Guess there’s a reason Blake Shelton is the winningest coach on NBC’s The Voice: these guys were on Team Blake, too. Since making a name for themselves on NBC’s singing competition, the Oklahoma natives are working on their first album after debuting their first single, “Later On,” in December 2013 on The Voice. This isn’t the first rodeo for the Swon’s, who convinced their parents to take them to auditions in Nashville on the way back from a family vacation in Florida when they were just 9 and 11 years old. The Swon Brothers were recently honored with a Rising Star at the Oklahoma Music Hall of Fame.

Leah Turner

A West Coast cowgirl, Turner grew up on a ranch in the Morongo Valley where she began writing songs at the age of six. While taking a songwriting class at the University of California at Santa Barbara, Turner had the opportunity to perform in front of celebrity guest Kenny Loggins, who convinced her to move to Los Angeles to begin a singing career. After a five-year run in L.A., though, Turner bought a one-way ticket to Nashville, seeking to return to the music she had grown up on: country. Her debut single, “Take the Keys” was released in October.
-*-*-
Short problem:
Answer these questions about the artist profiles:
1. In what month and year did the Swon Brothers debut "Later On" on The Voice?
2. Where did Leah Turner grow up?
3. Which celebrity guest convinced Turner to move to Los Angeles?
The listing plays no part in this.

Given material:
-*-*-
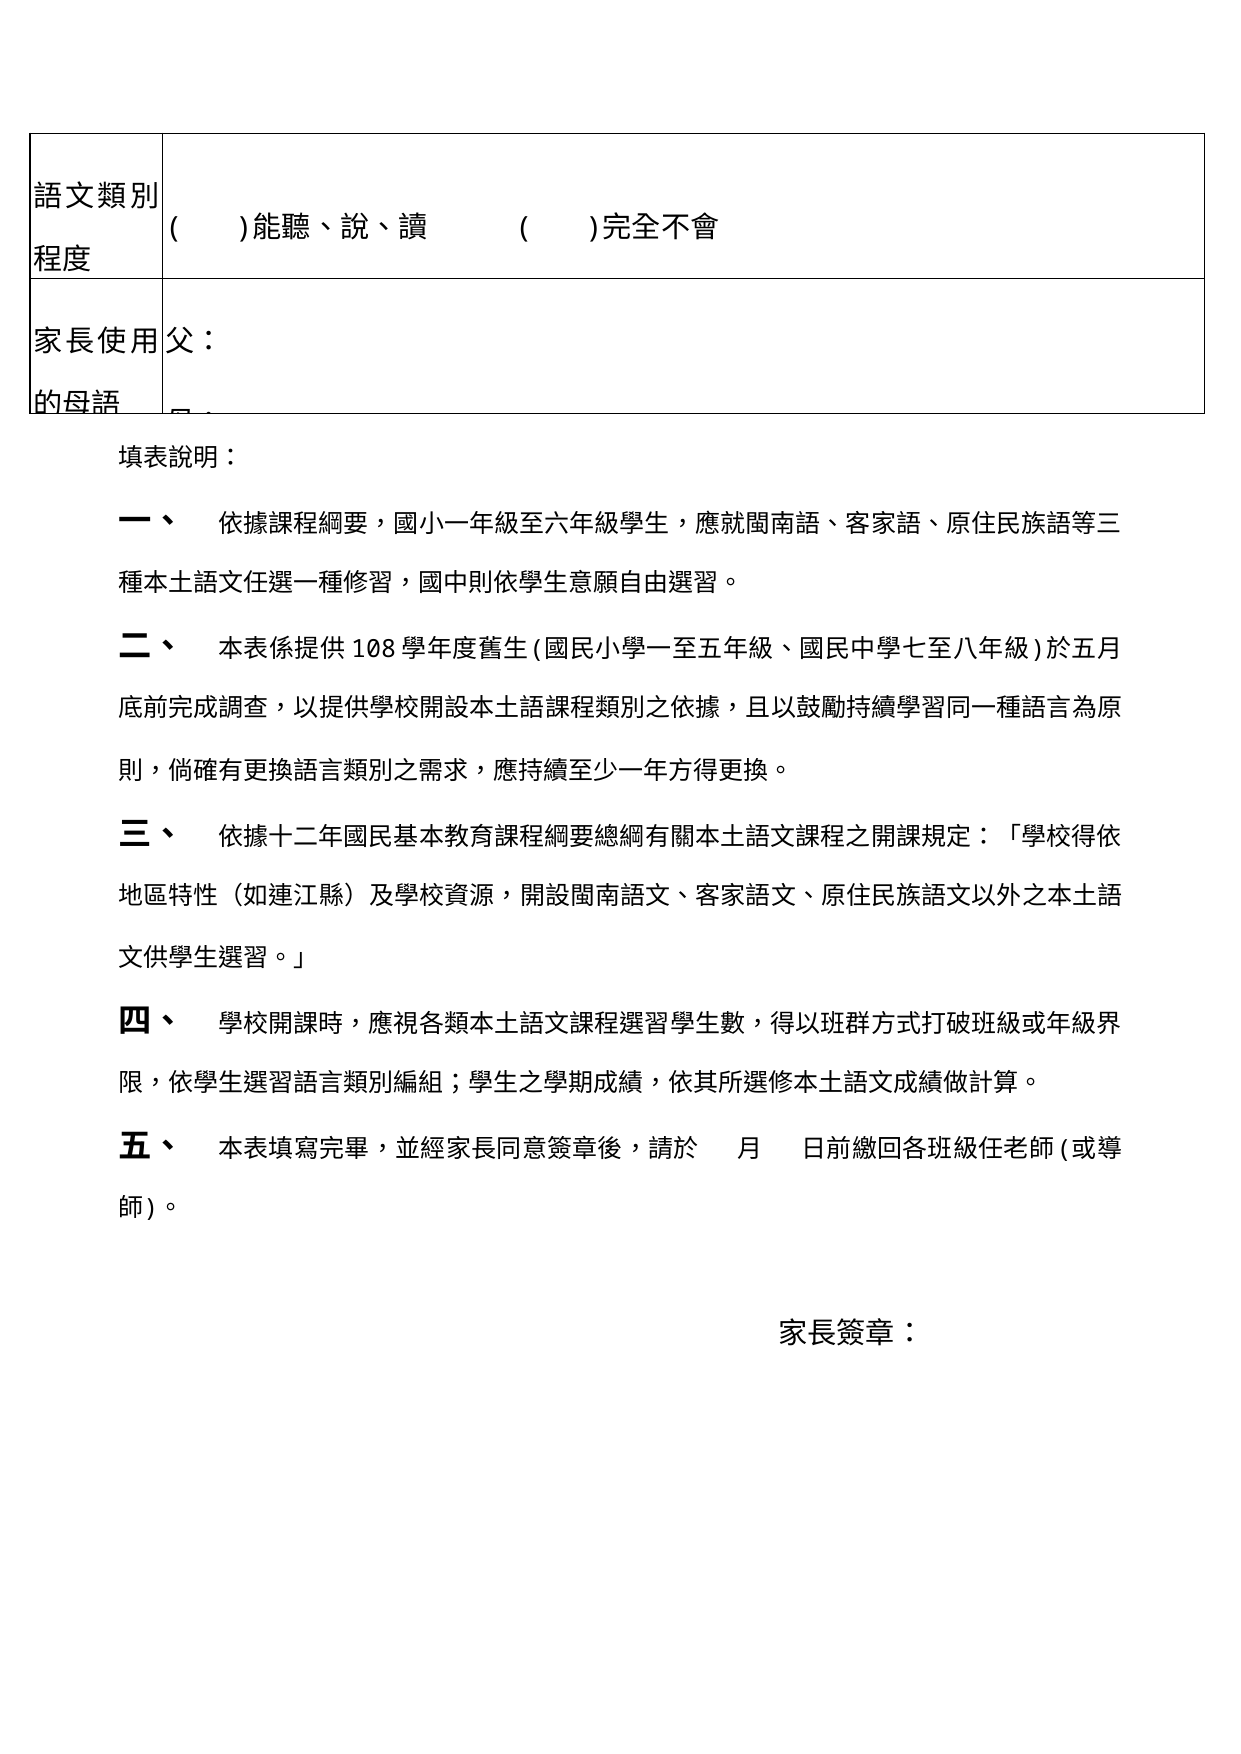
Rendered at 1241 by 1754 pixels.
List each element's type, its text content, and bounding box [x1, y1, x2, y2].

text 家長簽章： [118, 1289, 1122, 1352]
-*-*-
The output:
1. December 2013
2. On a ranch in the Morongo Valley
3. Kenny Loggins